A côté de Poliakoff, le MAM (Musée d'Art Moderne) de la ville de Paris expose un peintre chinois : Zeng Fanzhi. Une exposition rétrospective que l'on est contraint de parcourir à rebours, c'est-à-dire des oeuvres les plus récentes aux plus anciennes, avant de faire le parcours en sens contraire, des débuts du peintre dans les années 90 jusqu'à maintenant. Deux passages pour s'imprégner de l'atmosphère de ces tableaux, à la fois étranges et fascinants.
Sa représentation de la Cène, sujet par excellence de la peinture religieuse occidentale ne reprend que la disposition des figures derrière la table. Tout le reste, les panneaux sur les murs, les foulards rouges des pionniers, est chinois, mais les masques et les pastèques sont apparemment des fantasmes propres à Zeng Fanzhi.

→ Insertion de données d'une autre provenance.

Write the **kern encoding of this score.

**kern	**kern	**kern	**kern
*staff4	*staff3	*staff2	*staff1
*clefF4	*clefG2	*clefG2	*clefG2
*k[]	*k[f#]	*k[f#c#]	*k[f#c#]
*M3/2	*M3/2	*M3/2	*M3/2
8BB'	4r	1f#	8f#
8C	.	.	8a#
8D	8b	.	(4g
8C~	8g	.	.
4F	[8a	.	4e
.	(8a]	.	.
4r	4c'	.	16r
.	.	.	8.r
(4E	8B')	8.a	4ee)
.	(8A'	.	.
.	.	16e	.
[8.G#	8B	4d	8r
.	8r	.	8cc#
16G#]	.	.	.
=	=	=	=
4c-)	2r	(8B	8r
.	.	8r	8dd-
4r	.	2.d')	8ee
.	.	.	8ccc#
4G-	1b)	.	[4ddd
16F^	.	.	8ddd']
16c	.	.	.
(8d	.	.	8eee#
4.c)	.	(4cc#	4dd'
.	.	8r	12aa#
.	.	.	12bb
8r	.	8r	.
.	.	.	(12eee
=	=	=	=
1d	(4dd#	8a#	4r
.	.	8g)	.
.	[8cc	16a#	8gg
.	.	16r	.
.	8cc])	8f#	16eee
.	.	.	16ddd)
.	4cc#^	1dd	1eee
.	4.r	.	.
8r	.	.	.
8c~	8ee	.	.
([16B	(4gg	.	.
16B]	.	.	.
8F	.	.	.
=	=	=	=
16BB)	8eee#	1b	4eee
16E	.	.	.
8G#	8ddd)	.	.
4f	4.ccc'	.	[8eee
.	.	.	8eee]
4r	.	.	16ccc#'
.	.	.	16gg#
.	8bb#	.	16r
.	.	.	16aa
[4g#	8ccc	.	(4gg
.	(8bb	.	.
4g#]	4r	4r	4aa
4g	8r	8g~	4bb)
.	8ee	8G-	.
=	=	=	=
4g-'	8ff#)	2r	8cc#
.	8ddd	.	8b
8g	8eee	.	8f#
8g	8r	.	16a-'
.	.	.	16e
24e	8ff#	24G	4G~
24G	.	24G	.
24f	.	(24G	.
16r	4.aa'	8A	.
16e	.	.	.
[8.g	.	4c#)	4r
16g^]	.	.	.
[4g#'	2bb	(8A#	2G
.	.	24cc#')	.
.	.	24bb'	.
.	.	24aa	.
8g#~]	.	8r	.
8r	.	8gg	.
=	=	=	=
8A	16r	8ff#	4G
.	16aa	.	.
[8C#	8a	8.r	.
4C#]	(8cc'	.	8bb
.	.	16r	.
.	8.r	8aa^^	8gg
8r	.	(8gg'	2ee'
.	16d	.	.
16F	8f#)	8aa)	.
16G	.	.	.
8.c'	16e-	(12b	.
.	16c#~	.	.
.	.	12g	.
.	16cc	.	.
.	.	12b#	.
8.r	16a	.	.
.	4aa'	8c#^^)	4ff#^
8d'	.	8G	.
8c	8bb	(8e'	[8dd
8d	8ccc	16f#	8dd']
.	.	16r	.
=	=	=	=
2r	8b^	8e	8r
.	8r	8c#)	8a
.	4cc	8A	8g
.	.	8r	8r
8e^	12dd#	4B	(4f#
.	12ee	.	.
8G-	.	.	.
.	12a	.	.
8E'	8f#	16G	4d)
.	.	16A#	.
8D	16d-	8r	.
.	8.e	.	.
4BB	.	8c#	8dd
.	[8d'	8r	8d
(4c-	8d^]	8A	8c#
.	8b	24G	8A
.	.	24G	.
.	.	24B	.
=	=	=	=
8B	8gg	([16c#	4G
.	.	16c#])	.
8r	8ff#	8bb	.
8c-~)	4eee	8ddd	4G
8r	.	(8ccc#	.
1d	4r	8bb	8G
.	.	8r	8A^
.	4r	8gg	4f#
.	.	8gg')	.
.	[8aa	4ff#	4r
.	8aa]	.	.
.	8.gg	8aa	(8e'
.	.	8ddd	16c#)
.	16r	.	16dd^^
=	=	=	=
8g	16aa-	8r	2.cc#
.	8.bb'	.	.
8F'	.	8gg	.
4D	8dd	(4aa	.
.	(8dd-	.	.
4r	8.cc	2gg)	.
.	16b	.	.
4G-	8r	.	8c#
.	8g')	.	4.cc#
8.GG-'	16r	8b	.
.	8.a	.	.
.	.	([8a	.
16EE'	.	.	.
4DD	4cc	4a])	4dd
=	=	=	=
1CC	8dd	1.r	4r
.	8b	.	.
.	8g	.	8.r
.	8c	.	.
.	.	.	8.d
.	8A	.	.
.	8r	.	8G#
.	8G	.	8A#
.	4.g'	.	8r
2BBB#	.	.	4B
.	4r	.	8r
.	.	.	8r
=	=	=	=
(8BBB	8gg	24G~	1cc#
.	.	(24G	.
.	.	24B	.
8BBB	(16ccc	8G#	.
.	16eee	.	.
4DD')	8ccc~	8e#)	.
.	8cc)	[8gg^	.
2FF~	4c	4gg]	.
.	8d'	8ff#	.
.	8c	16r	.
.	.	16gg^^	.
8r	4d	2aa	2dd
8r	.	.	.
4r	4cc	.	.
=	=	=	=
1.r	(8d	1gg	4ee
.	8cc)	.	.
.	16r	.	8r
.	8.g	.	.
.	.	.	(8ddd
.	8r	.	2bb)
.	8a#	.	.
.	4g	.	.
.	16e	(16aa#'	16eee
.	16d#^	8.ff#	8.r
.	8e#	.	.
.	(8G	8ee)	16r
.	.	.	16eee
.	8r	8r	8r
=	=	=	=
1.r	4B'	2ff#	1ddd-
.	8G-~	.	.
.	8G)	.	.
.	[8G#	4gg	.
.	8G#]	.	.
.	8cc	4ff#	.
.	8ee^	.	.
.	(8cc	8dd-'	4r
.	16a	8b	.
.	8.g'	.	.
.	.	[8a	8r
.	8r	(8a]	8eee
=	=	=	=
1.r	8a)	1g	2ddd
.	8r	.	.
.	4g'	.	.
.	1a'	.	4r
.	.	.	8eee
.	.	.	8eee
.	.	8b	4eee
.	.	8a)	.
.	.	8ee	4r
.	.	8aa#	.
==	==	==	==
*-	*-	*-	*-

Il y a d'ailleurs dans ces pastèques, quelque chose d'inquiétant et de sanglant, comme les traces sur le visage de l'homme à l'imperméable rouge représenté ici en buste.

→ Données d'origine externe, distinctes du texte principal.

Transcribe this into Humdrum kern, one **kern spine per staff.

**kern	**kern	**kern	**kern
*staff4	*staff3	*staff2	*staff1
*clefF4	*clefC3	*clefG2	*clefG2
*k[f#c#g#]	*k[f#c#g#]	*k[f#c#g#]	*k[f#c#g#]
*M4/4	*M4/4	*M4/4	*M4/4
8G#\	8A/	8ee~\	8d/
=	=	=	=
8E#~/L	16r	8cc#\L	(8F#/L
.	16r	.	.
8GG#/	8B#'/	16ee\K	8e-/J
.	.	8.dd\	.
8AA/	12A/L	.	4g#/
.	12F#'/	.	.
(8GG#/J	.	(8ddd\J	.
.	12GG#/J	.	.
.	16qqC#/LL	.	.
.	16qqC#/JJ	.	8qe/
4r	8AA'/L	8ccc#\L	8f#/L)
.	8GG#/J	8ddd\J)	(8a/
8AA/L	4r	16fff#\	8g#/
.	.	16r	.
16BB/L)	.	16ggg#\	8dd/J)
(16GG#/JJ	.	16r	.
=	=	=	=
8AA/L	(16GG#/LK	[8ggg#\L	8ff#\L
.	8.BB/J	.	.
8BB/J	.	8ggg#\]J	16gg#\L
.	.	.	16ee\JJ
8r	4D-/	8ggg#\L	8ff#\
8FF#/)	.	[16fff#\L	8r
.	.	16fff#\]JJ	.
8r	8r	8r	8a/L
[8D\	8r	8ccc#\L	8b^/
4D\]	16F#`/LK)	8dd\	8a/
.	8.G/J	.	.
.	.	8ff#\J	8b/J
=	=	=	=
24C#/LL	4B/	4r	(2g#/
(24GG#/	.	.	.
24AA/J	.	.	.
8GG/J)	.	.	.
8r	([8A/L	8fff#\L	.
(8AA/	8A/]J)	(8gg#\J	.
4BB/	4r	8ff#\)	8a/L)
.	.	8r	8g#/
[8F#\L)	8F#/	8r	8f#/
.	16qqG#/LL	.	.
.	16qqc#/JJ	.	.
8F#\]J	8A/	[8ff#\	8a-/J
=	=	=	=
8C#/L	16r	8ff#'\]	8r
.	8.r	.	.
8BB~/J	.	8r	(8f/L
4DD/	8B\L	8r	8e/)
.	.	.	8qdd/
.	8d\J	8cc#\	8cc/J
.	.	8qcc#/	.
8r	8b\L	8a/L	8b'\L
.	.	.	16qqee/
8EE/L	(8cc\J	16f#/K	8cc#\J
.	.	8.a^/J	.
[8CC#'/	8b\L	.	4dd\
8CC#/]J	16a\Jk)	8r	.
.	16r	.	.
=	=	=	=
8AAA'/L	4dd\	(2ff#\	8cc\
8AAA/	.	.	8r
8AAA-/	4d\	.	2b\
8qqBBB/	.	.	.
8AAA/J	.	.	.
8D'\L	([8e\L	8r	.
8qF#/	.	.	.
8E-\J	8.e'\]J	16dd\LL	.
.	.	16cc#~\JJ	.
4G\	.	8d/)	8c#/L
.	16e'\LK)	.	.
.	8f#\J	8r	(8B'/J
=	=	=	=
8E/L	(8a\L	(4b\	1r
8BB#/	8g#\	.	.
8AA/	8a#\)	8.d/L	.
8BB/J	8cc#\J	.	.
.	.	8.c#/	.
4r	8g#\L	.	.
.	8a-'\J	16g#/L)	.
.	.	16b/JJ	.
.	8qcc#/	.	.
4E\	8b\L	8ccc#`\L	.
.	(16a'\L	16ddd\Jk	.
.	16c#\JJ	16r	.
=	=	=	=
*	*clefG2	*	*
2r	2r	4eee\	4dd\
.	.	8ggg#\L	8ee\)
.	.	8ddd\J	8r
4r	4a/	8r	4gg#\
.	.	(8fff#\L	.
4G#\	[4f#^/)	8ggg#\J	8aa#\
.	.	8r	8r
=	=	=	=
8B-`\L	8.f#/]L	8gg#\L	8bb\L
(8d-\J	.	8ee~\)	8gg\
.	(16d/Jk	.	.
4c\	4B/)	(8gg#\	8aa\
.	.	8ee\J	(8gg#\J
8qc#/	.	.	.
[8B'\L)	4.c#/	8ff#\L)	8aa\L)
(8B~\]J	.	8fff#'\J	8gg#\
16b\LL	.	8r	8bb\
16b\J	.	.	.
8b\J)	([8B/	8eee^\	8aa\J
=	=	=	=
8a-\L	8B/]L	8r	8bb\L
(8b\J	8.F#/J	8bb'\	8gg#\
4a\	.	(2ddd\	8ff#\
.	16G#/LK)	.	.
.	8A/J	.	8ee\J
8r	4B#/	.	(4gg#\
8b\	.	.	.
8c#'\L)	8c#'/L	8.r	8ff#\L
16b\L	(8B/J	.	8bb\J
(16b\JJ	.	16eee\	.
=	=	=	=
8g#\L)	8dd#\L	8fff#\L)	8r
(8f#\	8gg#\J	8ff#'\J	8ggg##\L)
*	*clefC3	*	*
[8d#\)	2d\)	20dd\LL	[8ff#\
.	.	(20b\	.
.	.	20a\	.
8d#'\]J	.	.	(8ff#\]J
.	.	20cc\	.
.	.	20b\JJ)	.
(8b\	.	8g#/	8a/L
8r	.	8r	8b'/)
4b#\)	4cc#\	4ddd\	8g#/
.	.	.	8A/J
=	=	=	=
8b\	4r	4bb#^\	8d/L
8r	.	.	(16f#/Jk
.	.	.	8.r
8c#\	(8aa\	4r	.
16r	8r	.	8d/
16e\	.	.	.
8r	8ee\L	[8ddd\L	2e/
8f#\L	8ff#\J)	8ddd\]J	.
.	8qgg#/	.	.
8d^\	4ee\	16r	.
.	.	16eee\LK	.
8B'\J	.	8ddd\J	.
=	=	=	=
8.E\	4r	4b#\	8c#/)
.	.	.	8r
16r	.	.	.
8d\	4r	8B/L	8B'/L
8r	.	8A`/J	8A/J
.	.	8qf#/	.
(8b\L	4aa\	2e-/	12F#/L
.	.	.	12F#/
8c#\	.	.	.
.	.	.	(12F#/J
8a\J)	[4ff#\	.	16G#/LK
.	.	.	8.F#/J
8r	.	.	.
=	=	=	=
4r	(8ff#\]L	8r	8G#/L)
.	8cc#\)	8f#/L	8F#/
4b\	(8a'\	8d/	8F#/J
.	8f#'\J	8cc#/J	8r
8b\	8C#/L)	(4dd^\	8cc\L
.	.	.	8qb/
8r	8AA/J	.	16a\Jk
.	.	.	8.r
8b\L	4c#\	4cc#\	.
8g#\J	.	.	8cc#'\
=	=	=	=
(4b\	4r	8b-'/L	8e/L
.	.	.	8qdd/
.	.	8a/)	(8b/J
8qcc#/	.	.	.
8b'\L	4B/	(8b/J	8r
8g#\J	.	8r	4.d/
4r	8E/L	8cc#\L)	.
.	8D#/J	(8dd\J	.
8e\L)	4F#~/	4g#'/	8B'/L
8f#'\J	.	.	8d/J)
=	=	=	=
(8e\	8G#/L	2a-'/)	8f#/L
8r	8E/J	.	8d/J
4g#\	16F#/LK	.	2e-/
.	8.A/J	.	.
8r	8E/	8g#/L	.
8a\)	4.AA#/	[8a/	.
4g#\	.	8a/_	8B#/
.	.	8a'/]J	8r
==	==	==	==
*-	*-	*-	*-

Mais les tableaux les plus fascinants sont peut-être ceux de la dernière salle, c'est-à-dire les plus récents. Moins narratifs bien que figuratifs, ils acquierent je ne sais comment une certaine profondeur.
Derrière l'entralacs de branches et de ronces parfois un lièvre - représenté avec la plus extrême minutie - est saisi. Prisonnier peut-être ou simplement immobile dans un autre monde, rendu inaccessible par la barrière végétale.
Dans les tableaux de Zeng Fanzhi, chacun peut projeter son histoire, la sienne ou celle de la Chine.
Dans le hall du musée, est accroché le tableau le plus récent, celui qui a été réalisé en juillet 2013, un triptyque en réalité. Une vidéo montre les étapes de l'exécution du tableau depuis le premier trait de peinture sur les toiles encore vierge, jusqu'à l'état final. Projections, dripping, traits au pinceau, à main levé... le travail a l'air spontané, improvisé, mais la pensée malgré tout commande le geste. Sinon pourquoi aurait-il commencé par mettre du jaune, comme un feu derrière un roncier.
L'oeuvre achevée, plusieurs lectures sont possibles et libre à chacun de voir dans ce flamboiement au milieu des ténèbres, un incendie qui fait rage, une tragédie inexorable ou au contraire une lumière pour sortir de la nuit.